▶ **PROVIDED DATA**:
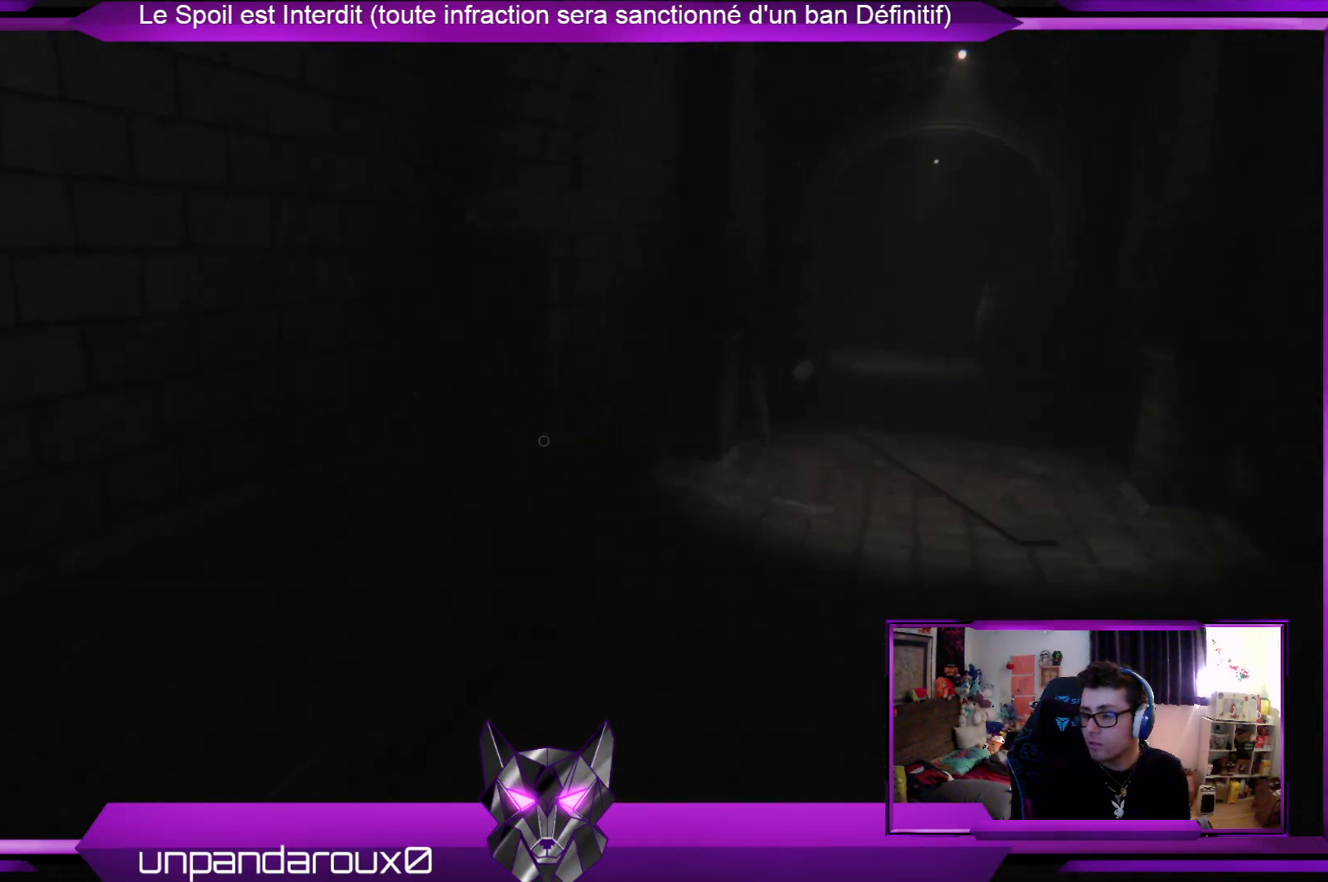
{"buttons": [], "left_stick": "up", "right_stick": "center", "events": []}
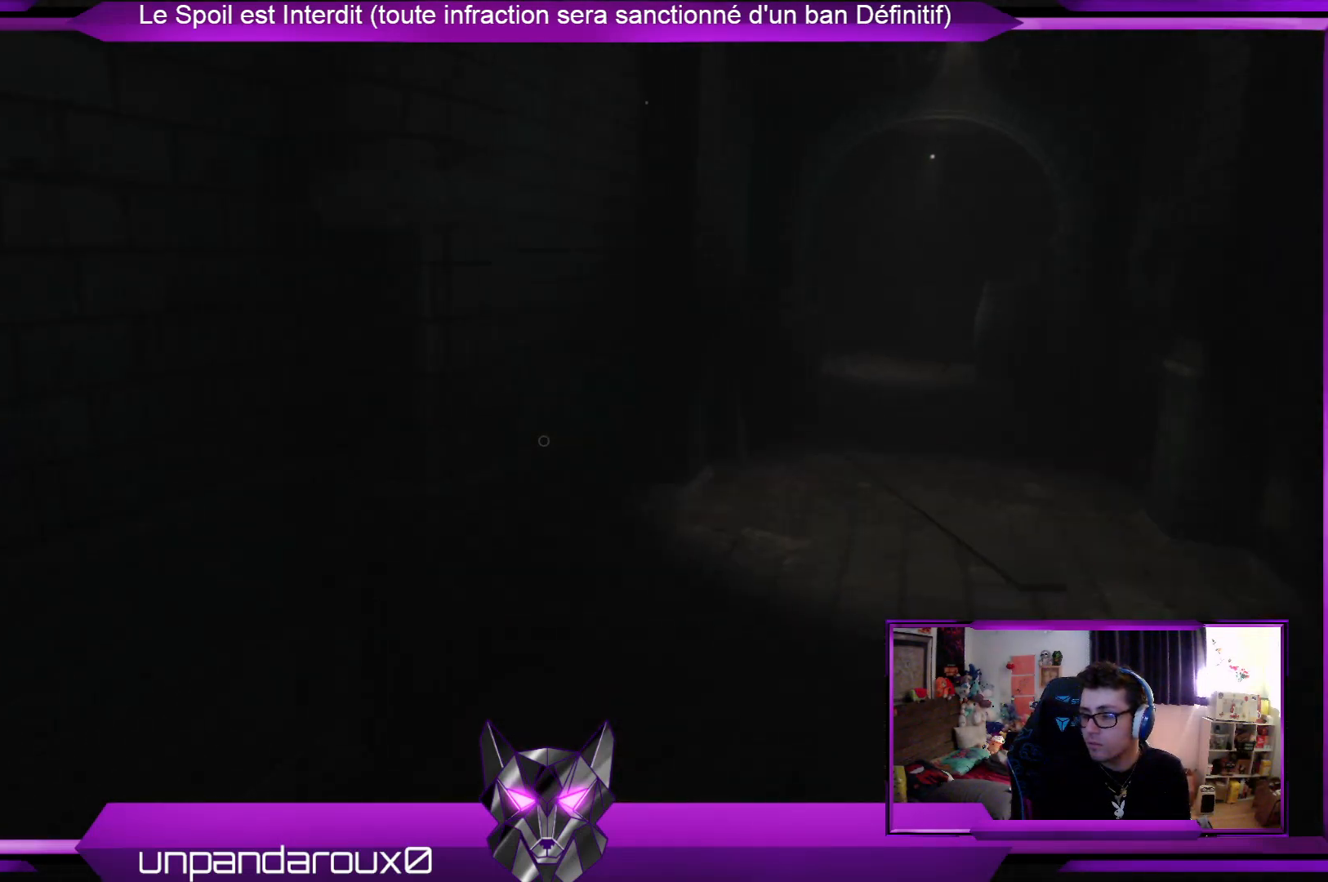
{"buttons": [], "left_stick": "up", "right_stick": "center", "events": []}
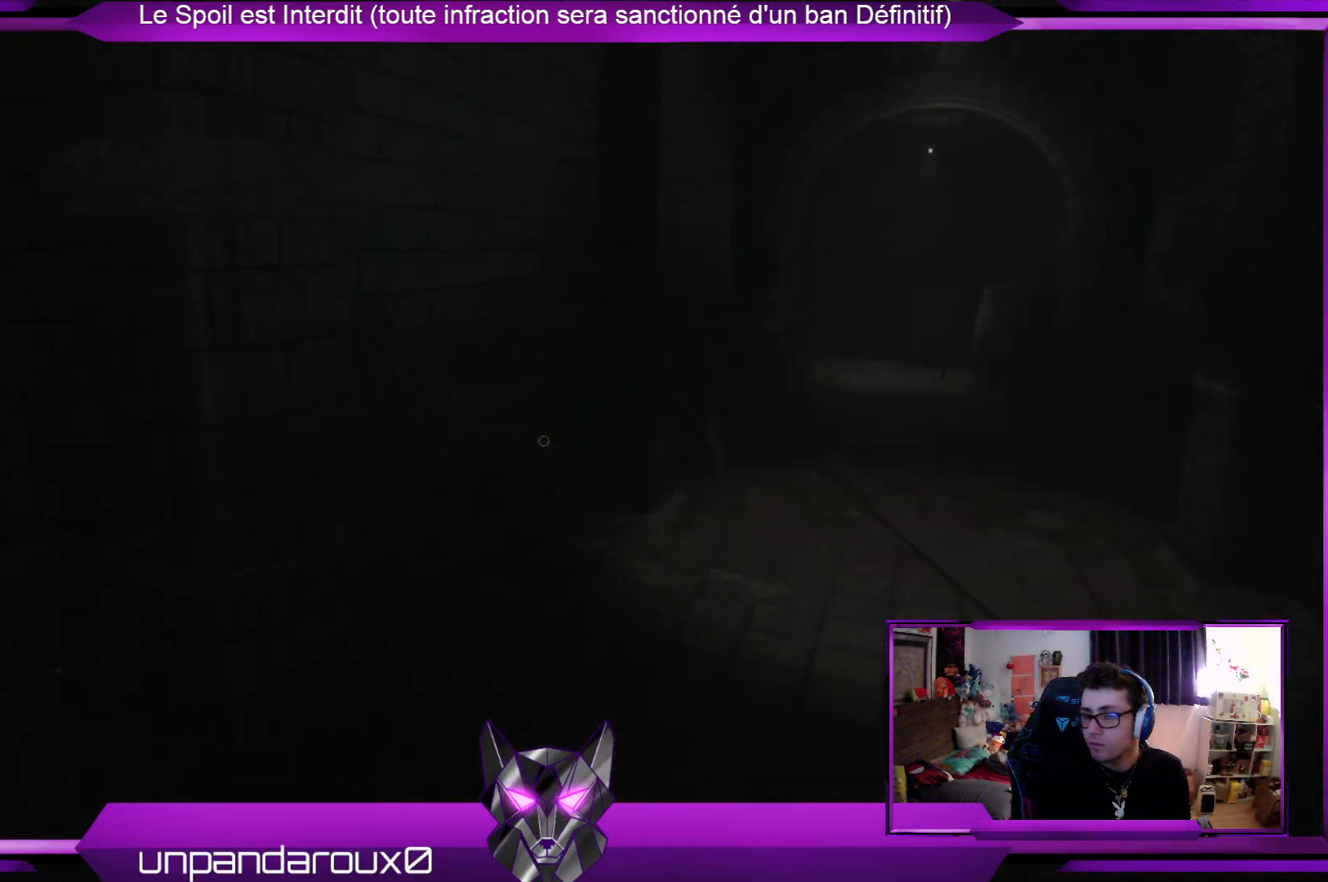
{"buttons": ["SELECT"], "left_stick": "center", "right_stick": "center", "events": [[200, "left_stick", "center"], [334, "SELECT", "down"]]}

▶ **PROBLEM DESCRIPTION**: Please repeat every line from the listing above exactly as it appears. Drop the pictures.

▶ **EXPECTED ANSWER**:
{"buttons": [], "left_stick": "up", "right_stick": "center", "events": []}
{"buttons": [], "left_stick": "up", "right_stick": "center", "events": []}
{"buttons": ["SELECT"], "left_stick": "center", "right_stick": "center", "events": [[200, "left_stick", "center"], [334, "SELECT", "down"]]}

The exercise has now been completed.